By Edited Nov 22, 2015 0 0

In order to enable economic expansion during the world-wide financial slump, universal overnight lending rate in Canada has been kept at 1% since September 2010 and is forecasted to stay at this figure going forward.

Alongside Canada, the United States, China and even emerging countries will also grow at a slower rate than previously believed. European countries are undergoing a relatively mild decline, according to Bank of Canada officials. It is not set in stone, however, that economic statistics could not possibly get worse. International markets are very tightly interconnected and an adverse development in one country may spill over to another. Canada does, after all, depend on its exports and having healthy economies as trade partners is thus essential.

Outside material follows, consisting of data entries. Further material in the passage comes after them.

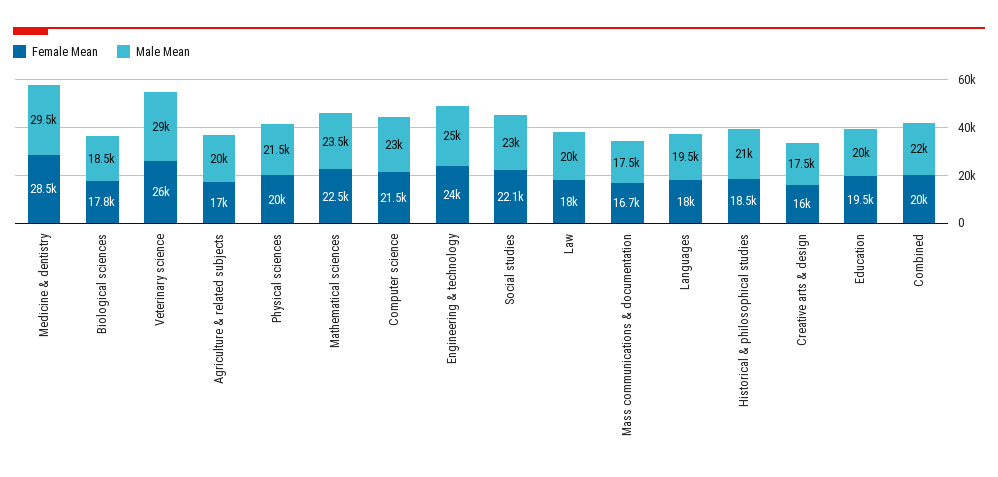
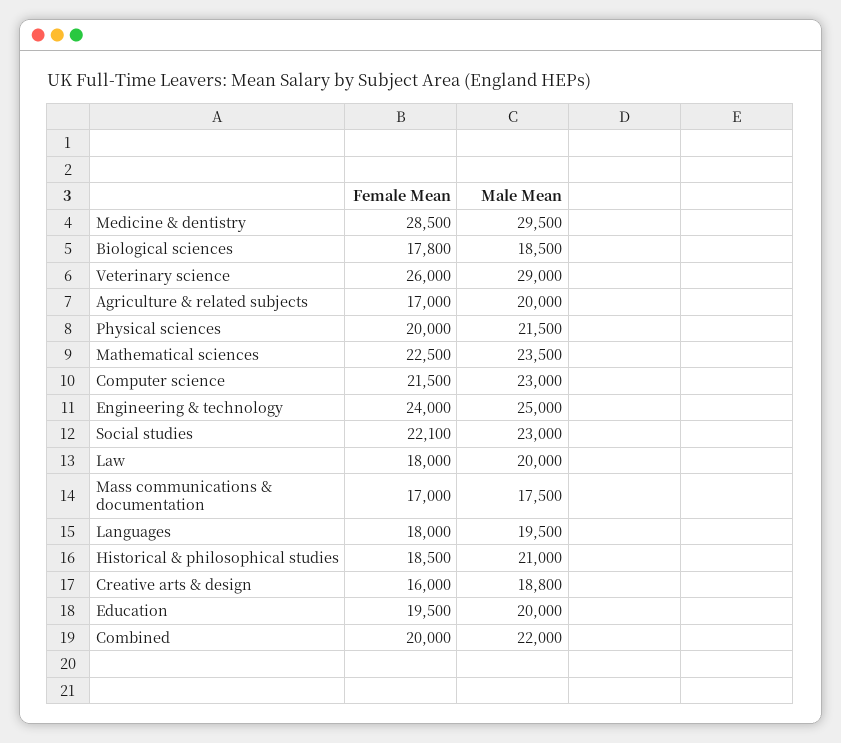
  {
    "Female Mean": {
      "Medicine & dentistry": 28500,
      "Biological sciences": 17800,
      "Veterinary science": 26000,
      "Agriculture & related subjects": 17000,
      "Physical sciences": 20000,
      "Mathematical sciences": 22500,
      "Computer science": 21500,
      "Engineering & technology": 24000,
      "Social studies": 22100,
      "Law": 18000,
-     "Mass communications & documentation": 16700,
+     "Mass communications & documentation": 17000,
      "Languages": 18000,
      "Historical & philosophical studies": 18500,
      "Creative arts & design": 16000,
      "Education": 19500,
      "Combined": 20000
    },
    "Male Mean": {
      "Medicine & dentistry": 29500,
      "Biological sciences": 18500,
      "Veterinary science": 29000,
      "Agriculture & related subjects": 20000,
      "Physical sciences": 21500,
      "Mathematical sciences": 23500,
      "Computer science": 23000,
      "Engineering & technology": 25000,
      "Social studies": 23000,
      "Law": 20000,
      "Mass communications & documentation": 17500,
      "Languages": 19500,
      "Historical & philosophical studies": 21000,
-     "Creative arts & design": 17500,
+     "Creative arts & design": 18800,
      "Education": 20000,
      "Combined": 22000
    }
  }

Canadian insurance industry does is not excited about these developments. This is because their profits count on interest incurred in financial investments.

Proceeds from life insurance premiums are usually used to purchase bonds—a very safe and uncomplicated investment instrument—and are left there to generate interest. This interest can cover any claims, responsibilities, and miscellaneous expenses. Any income left over will become profits.

Interest rate vs money balance
Credit: RambergMediaImages ( http://rambergmedia.com/ )

Historically low interest rates have cut back on the profitability of insurers. Many of them are offseting this interest income deficiency by adding to the price of their permanent life insurance plans. All major insurance providers have raised the fees on their fixed-cost universal life coverage. Manulife even resolved to remove this type of coverage from its permanent insurance line-up. It is expected that other players will do the same in the foreseeable future.

This is not likely to improve, since both Bank of Canada and the Federal Reserve are saying that they are going to maintain low interest rates for the foreseeable future.

One positive outcome of this situation is that this situation has prompted several smaller Canadian insurers to try to gain market advantage and freeze the price tags on their permanent coverage policies. This may shuffle the cards a little as clients will increasingly start turning to these alternative life insurance providers.